Still, fast food work is difficult and demanding, and witnessing an act of kindness—especially one that turns into a string—can boost an employee's spirits. “It was really special to see them come about when I was working at Starbucks for a couple years," said my high school friend Anna. "I was very careful about my phrasing when I would tell someone their drink was paid for, as I didn't want them to feel pressure to pay for something they weren't getting. It was so special to get to hear the surprise and delight in their reactions, it clearly brightened up peoples' days in an authentic way."
Brighter days or no, pay-it-forward chains don't change the fact that drive-thru workers aren't making enough money. Many of these pay-it-forward transactions cost more than than what they make in an hour.
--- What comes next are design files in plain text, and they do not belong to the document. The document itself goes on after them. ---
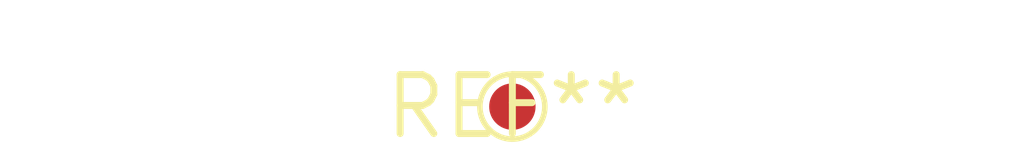
<source format=kicad_pcb>
(kicad_pcb (version 20240108) (generator pcbnew)

  (general
    (thickness 1.6)
  )

  (paper "A4")
  (layers
    (0 "F.Cu" signal)
    (31 "B.Cu" signal)
    (32 "B.Adhes" user "B.Adhesive")
    (33 "F.Adhes" user "F.Adhesive")
    (34 "B.Paste" user)
    (35 "F.Paste" user)
    (36 "B.SilkS" user "B.Silkscreen")
    (37 "F.SilkS" user "F.Silkscreen")
    (38 "B.Mask" user)
    (39 "F.Mask" user)
    (40 "Dwgs.User" user "User.Drawings")
    (41 "Cmts.User" user "User.Comments")
    (42 "Eco1.User" user "User.Eco1")
    (43 "Eco2.User" user "User.Eco2")
    (44 "Edge.Cuts" user)
    (45 "Margin" user)
    (46 "B.CrtYd" user "B.Courtyard")
    (47 "F.CrtYd" user "F.Courtyard")
    (48 "B.Fab" user)
    (49 "F.Fab" user)
    (50 "User.1" user)
    (51 "User.2" user)
    (52 "User.3" user)
    (53 "User.4" user)
    (54 "User.5" user)
    (55 "User.6" user)
    (56 "User.7" user)
    (57 "User.8" user)
    (58 "User.9" user)
  )

  (setup
    (pad_to_mask_clearance 0)
    (pcbplotparams
      (layerselection 0x00010fc_ffffffff)
      (plot_on_all_layers_selection 0x0000000_00000000)
      (disableapertmacros false)
      (usegerberextensions false)
      (usegerberattributes false)
      (usegerberadvancedattributes false)
      (creategerberjobfile false)
      (dashed_line_dash_ratio 12.000000)
      (dashed_line_gap_ratio 3.000000)
      (svgprecision 4)
      (plotframeref false)
      (viasonmask false)
      (mode 1)
      (useauxorigin false)
      (hpglpennumber 1)
      (hpglpenspeed 20)
      (hpglpendiameter 15.000000)
      (dxfpolygonmode false)
      (dxfimperialunits false)
      (dxfusepcbnewfont false)
      (psnegative false)
      (psa4output false)
      (plotreference false)
      (plotvalue false)
      (plotinvisibletext false)
      (sketchpadsonfab false)
      (subtractmaskfromsilk false)
      (outputformat 1)
      (mirror false)
      (drillshape 1)
      (scaleselection 1)
      (outputdirectory "")
    )
  )

  (net 0 "")

  (footprint "TestPoint_Pad_D1.0mm" (layer "F.Cu") (at 0 0))

)

</source>
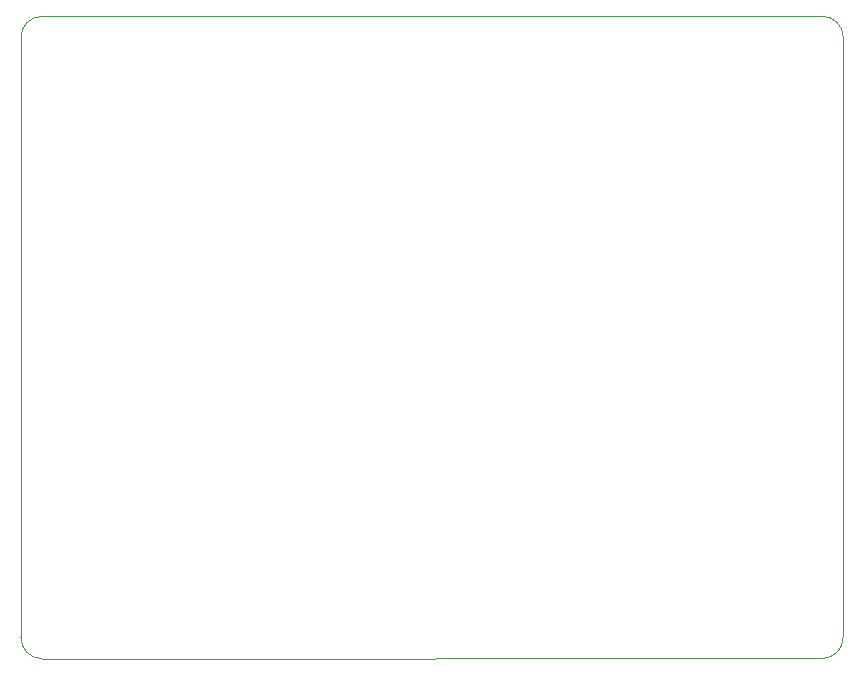
<source format=gbr>
%TF.GenerationSoftware,KiCad,Pcbnew,8.0.3*%
%TF.CreationDate,2024-06-17T22:46:01+08:00*%
%TF.ProjectId,uno_car,756e6f5f-6361-4722-9e6b-696361645f70,v1.0.2*%
%TF.SameCoordinates,Original*%
%TF.FileFunction,Profile,NP*%
%FSLAX46Y46*%
G04 Gerber Fmt 4.6, Leading zero omitted, Abs format (unit mm)*
G04 Created by KiCad (PCBNEW 8.0.3) date 2024-06-17 22:46:01*
%MOMM*%
%LPD*%
G01*
G04 APERTURE LIST*
%TA.AperFunction,Profile*%
%ADD10C,0.050000*%
%TD*%
G04 APERTURE END LIST*
D10*
X143497236Y-102133528D02*
X209562764Y-102120764D01*
X211340764Y-100342764D02*
X211340764Y-49517236D01*
X209562764Y-47739236D02*
G75*
G02*
X211340764Y-49517236I36J-1777964D01*
G01*
X143497236Y-102133528D02*
G75*
G02*
X141719172Y-100355528I-36J1778028D01*
G01*
X143497236Y-47752000D02*
X209562764Y-47739236D01*
X141719236Y-49530000D02*
X141719236Y-100355528D01*
X141719236Y-49530000D02*
G75*
G02*
X143497236Y-47752036I1777964J0D01*
G01*
X211340764Y-100342764D02*
G75*
G02*
X209562764Y-102120764I-1777964J-36D01*
G01*
M02*

</source>
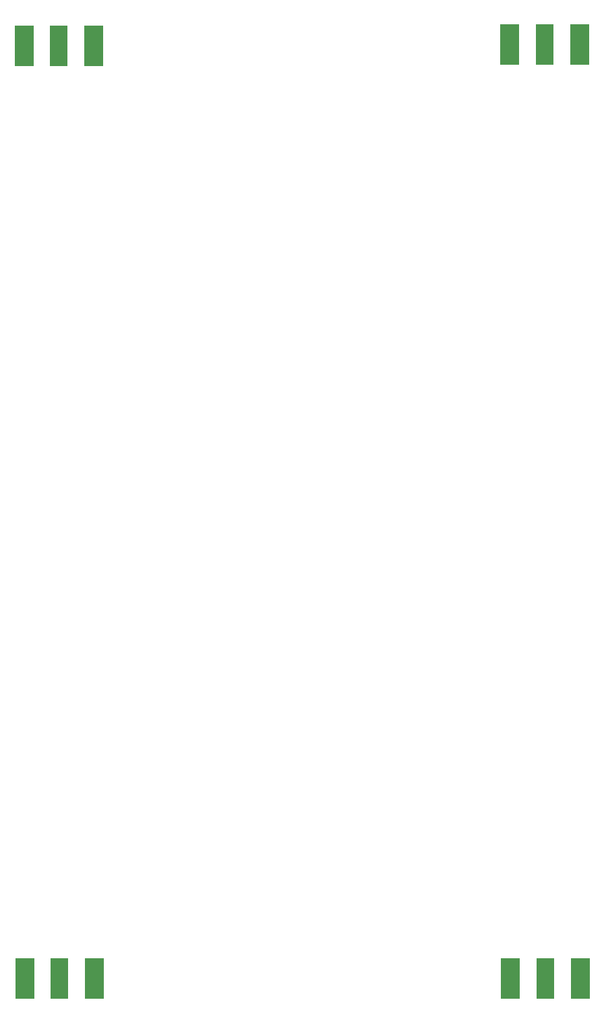
<source format=gbr>
%TF.GenerationSoftware,Altium Limited,Altium Designer,24.6.1 (21)*%
G04 Layer_Color=8421504*
%FSLAX45Y45*%
%MOMM*%
%TF.SameCoordinates,104D0E94-22AC-47F8-8689-0ABA5F01EAEE*%
%TF.FilePolarity,Positive*%
%TF.FileFunction,Paste,Top*%
%TF.Part,Single*%
G01*
G75*
%TA.AperFunction,ConnectorPad*%
%ADD10R,2.28600X5.08000*%
%ADD11R,2.41300X5.08000*%
D10*
X10955000Y13012500D02*
D03*
X4855000Y13002499D02*
D03*
X10964350Y1290000D02*
D03*
X4864350Y1292500D02*
D03*
D11*
X11393150Y13012500D02*
D03*
X10516850D02*
D03*
X5293150Y13002499D02*
D03*
X4416850D02*
D03*
X10526200Y1290000D02*
D03*
X11402500D02*
D03*
X4426200Y1292500D02*
D03*
X5302500D02*
D03*
%TF.MD5,e8f153971a62686928b9ffba919c9637*%
M02*

</source>
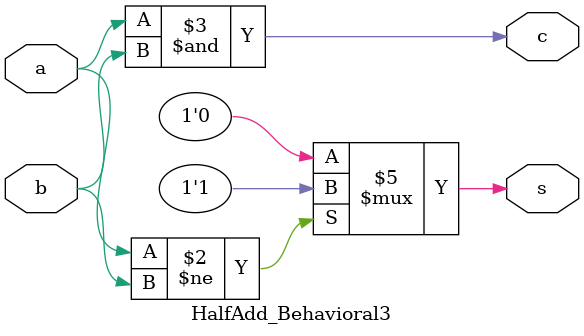
<source format=v>
/******************
* Half Adder      *
* Behavioural      *
* Specification 3 *
*******************/

module HalfAdd_Behavioral3 (
    a, b, c,s
);
input a,b;
output reg c,s;
always @ (*) begin
    if(a!=b)
        s=1;
    else
     s=0;
    c=a&b;
end
endmodule
</source>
And it is an extra mental load, especially if it comes, as it often does, during the holiday season, when everyone from manager to customer to team member is busy, stressed, and a little giddy from that Christmas spirit.
"It's incredibly overwhelming and becomes frustrating and you kind of lose the ability to appreciate it," said CA. "I appreciate the gesture but.... It winds up being an annoyance, and we rarely see tips from it."
"In a perfect world, [a tip] would be much appreciated since most people get paid barely minimum wage," said D, who currently works at a coffee chain.
If I'm on the road this summer and I stop in for a Starbucks paid for by some generous soul ahead of me, I'll appreciate the gesture and the intention behind it. But instead of sending that generosity to the anonymous car behind me, I'm going to direct it to the underpaid person handling my food in the form of a big tip. They deserve to be on the receiving end of our generosity, too.